LadybugDB Code Graph¶
The LadybugDB (formerly Kuzu) code-graph is amplihack-rs's native, zero-Python store for structural information about a project's source code — files, classes, functions, and the relationships between them.
Contents¶
- What it is
- Why LadybugDB
- Schema
- Data ingestion pipeline
- blarify: consumption vs. generation
- SCIP: the primary ingestion path
- Why scip-python is not Python delegation
- Known gap: native blarify generation
- On-disk layout
- Security model
- Related
What it is¶
The LadybugDB code-graph answers structural questions about a codebase without reading source files at query time:
- "How many functions are in this project?"
- "Which functions call
run_tui?" - "What classes are defined in
fleet.rs?" - "What imports does
code_graph.rshave?"
It is a persistent property graph, updated by running amplihack index-scip
(or amplihack index-code for blarify JSON imports) and queried via
amplihack query-code.
Historical naming: The graph database engine was previously known as "Kuzu" and has been rebranded to "LadybugDB". The
lbugcrate (formerlykuzu) provides the Rust FFI bindings.
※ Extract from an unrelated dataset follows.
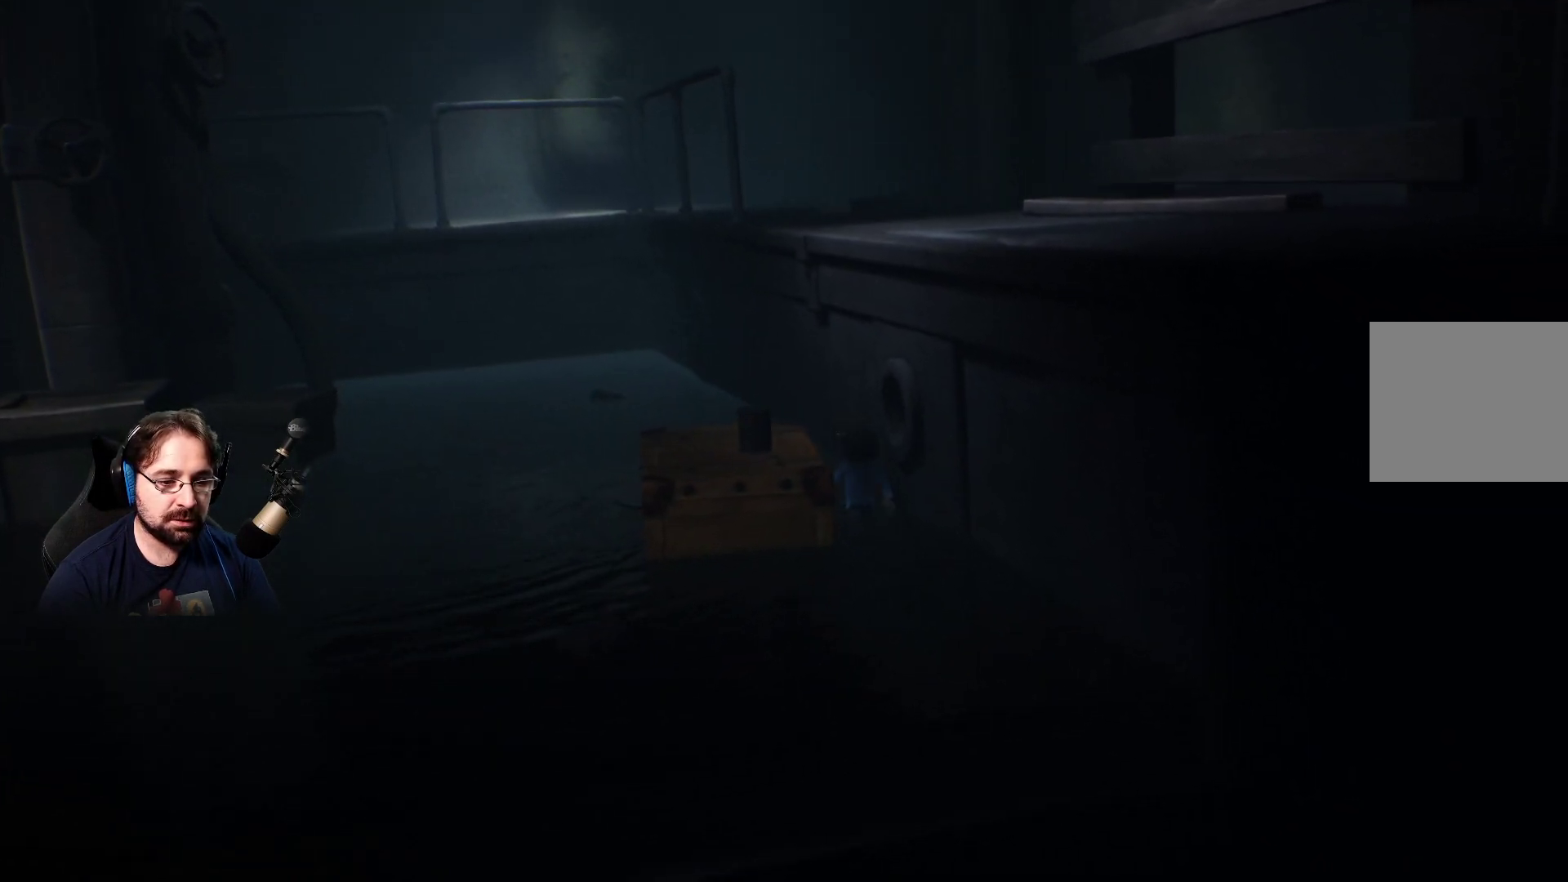
{"buttons": [], "left_stick": "down", "right_stick": "center", "events": []}
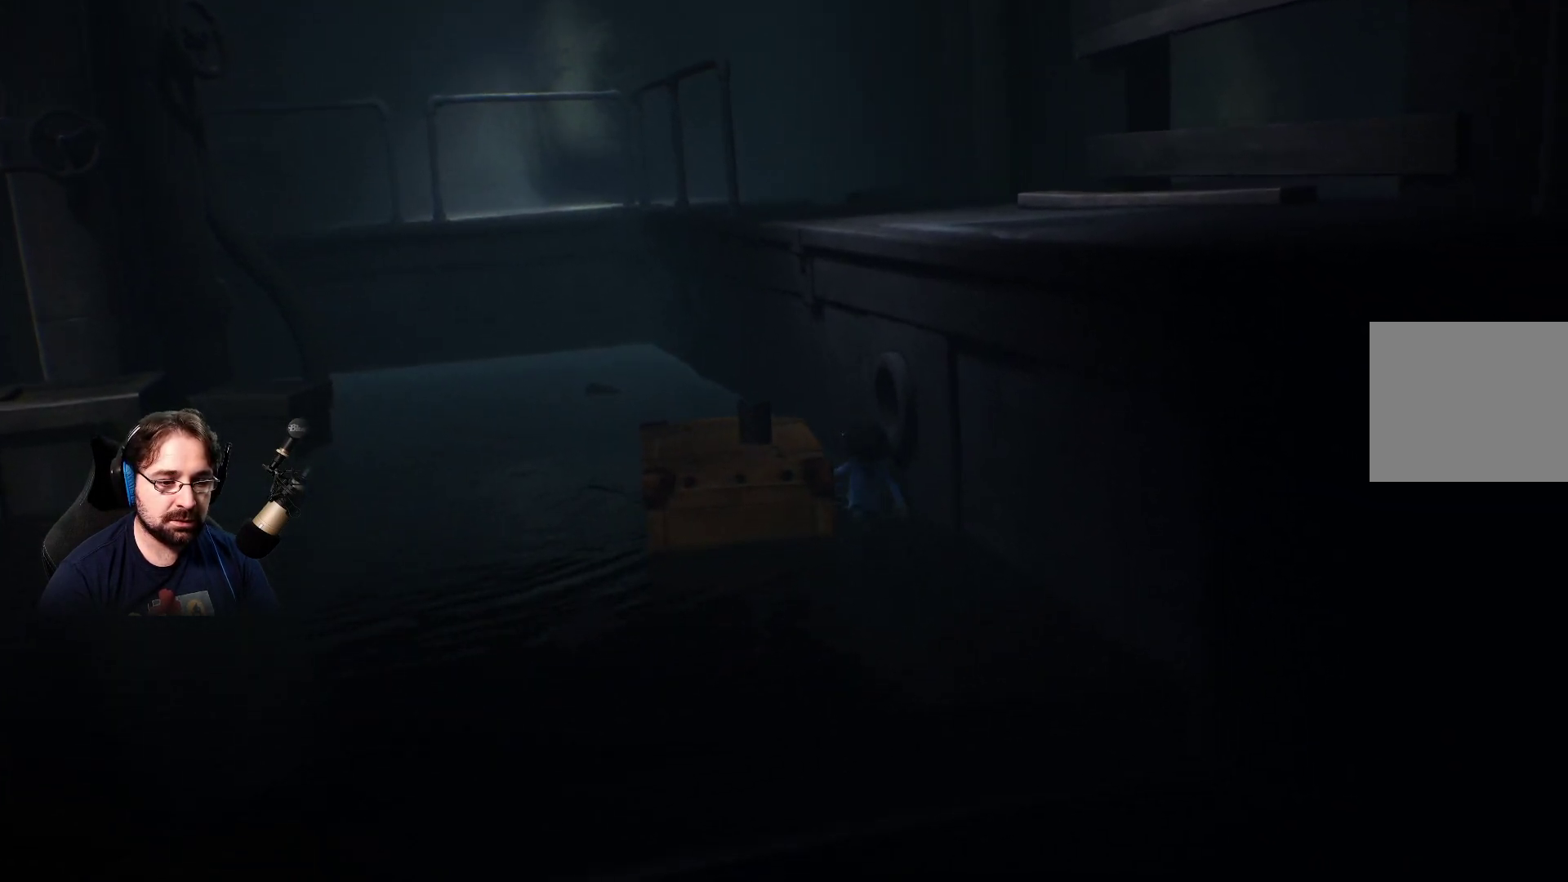
{"buttons": [], "left_stick": "down", "right_stick": "center", "events": [[167, "left_stick", "down-right"], [433, "left_stick", "down"]]}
CLI flags like--kuzu-pathand env vars likeAMPLIHACK_KUZU_DB_PATHremain as backward-compatible aliases.
Why LadybugDB¶
LadybugDB (formerly Kuzu) is an embeddable property graph database with a
C++ core. The lbug Rust crate exposes it through a native C++ FFI binding
(cxx-build, pinned to =1.0.138 per the version contract).
LadybugDB has no runtime dependency on Python or any interpreter. The FFI boundary
is compile-time — cargo build links the LadybugDB C++ library into the
amplihack binary. There is no subprocess launched to query the graph.
Schema¶
The graph stores 3 node types and 7 relationship types:
Node tables¶
| Table | Primary key | Key fields |
|---|---|---|
CodeFile |
file_id (SHA-256 of path) |
file_path, language, size_bytes, last_modified |
CodeClass |
class_id |
class_name, fully_qualified_name, file_path, line_number, is_abstract |
CodeFunction |
function_id |
function_name, fully_qualified_name, signature, file_path, line_number, is_async, cyclomatic_complexity |
All node tables carry a metadata JSON string column for extension fields and
a created_at timestamp.
Relationship tables¶
| Relationship | From → To | Key fields |
|---|---|---|
DEFINED_IN |
CodeFunction → CodeFile |
line_number, end_line |
CLASS_DEFINED_IN |
CodeClass → CodeFile |
line_number |
METHOD_OF |
CodeFunction → CodeClass |
method_type, visibility |
CALLS |
CodeFunction → CodeFunction |
call_count, context |
INHERITS |
CodeClass → CodeClass |
inheritance_order, inheritance_type |
REFERENCES_CLASS |
CodeFunction → CodeClass |
reference_type, context |
IMPORTS |
CodeFile → CodeFile |
import_type, alias |
Schema creation is idempotent — all CREATE statements use IF NOT EXISTS.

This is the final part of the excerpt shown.